▶ EXTRACTED TEXT
# h2o international 2011... who's going and where are you staying?



## trixx (Dec 23, 2002)

this will be my 6th h2oi and i'm stoked to go down in the tt for her first trip to ocmd

so who's going and where are you staying?

when and where are we gonna set up the TT meet? 'cause you know we gotta have one 

ps. official dates are set, however venue has yet to be announced 24th and 25th if you haven't been in the loop. eace:


----------



## PLAYED TT (Oct 17, 2010)

Ill be there. Fri, Sat, Sun
No Idea where I'm staying
I set up last years gtg, it's your turn.


----------



## KN78 (Feb 2, 2010)

I'm planning on heading up too. This will be my first time at h20, so no idea where i'll be staying yet. But it'd be awesome to have a meet


----------



## Tempes_TT (Oct 24, 2010)

I would love to go, but I live approximately 1,278 miles away


----------



## TM87 (Dec 30, 2008)

Im coming but not sure in what or where im staying.
I wann take mk1 GTI,but 6-7hr drive no AC,might not be smart.If the kid comes,its wifes jetta.If only two of us,then the TT.
Hotel will depend on who is coming.Dont want to repeat this years waterfest.staying away from the main strip if the whole fam come.


----------



## PLAYED TT (Oct 17, 2010)

Tempes_TT said:


> I would love to go, but I live approximately 1,278 miles away


It's only approximate 
You know you want to come!


----------



## PLAYED TT (Oct 17, 2010)

I say we get a list going again so we can keep track. Just copy and add yourself as we go along. 



1-James
2-
3-
4-
5-


----------



## papasmurf133 (Jun 3, 2011)

Anyone got a place for me to crash


----------



## BarbieTT (Jul 29, 2011)

want to go.... no onme to go with... no place to stay


----------



## Doooglasss (Aug 28, 2009)

I'll be down Thurs night to Monday. Staying in the West 67th street condos.

Chances of the TT making it - 10%
Chances of crab chip consumption - 90%
Chances of being totally irresponsible and making other people drive - 100%

I say we do more of a social GTG than a parking lot one. Who's down for a bar TT meet? Possibly condo, I'd have to chat with the guys. :beer:


----------



## PLAYED TT (Oct 17, 2010)

BarbieTT said:


> want to go.... no onme to go with... no place to stay


Just grab a friend and split a hotel. Even if it's for one night.


----------



## poopie (Feb 22, 2005)

▶ DATASET

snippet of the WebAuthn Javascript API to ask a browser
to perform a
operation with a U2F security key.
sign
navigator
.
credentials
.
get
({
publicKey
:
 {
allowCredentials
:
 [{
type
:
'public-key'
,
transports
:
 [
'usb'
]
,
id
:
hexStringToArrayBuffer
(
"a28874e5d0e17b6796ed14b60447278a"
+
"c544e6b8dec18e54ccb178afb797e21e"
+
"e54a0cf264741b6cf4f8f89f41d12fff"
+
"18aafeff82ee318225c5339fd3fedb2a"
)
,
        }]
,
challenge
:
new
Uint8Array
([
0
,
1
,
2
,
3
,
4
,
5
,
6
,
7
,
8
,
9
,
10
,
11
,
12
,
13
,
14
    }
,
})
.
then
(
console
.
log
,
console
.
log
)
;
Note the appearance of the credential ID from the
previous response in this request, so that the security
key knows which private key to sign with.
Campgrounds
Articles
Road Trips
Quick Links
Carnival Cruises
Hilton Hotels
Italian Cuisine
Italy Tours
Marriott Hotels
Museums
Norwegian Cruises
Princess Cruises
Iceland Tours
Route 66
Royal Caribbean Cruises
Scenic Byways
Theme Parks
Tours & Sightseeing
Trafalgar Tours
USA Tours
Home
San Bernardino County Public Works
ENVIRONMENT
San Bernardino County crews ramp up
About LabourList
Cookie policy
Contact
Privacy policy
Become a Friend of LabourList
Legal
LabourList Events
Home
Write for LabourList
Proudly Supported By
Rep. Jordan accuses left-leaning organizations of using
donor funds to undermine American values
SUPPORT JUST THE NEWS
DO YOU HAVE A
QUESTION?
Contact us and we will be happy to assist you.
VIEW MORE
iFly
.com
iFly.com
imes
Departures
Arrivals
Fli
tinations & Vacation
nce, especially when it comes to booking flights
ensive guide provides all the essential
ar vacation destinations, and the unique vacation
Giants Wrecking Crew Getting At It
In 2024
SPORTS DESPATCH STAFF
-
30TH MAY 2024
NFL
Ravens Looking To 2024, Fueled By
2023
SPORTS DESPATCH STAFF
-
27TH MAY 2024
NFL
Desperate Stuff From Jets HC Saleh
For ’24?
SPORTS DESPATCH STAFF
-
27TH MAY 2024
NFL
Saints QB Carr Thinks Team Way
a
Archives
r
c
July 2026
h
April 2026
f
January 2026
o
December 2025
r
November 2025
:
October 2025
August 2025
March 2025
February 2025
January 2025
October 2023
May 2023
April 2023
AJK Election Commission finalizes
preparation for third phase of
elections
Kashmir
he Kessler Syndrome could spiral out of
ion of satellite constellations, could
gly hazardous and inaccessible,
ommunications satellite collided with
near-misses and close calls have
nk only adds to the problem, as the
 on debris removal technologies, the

▶ WHAT TO DO
From the H2O International 2011 thread, pull out the passage that begins at "It's only approximate" and ends after "we go along.", copied word for word.

▶ RESPONSE FOR THIS EXERCISE
It's only approximate 
You know you want to come!


----------



## PLAYED TT (Oct 17, 2010)

I say we get a list going again so we can keep track. Just copy and add yourself as we go along.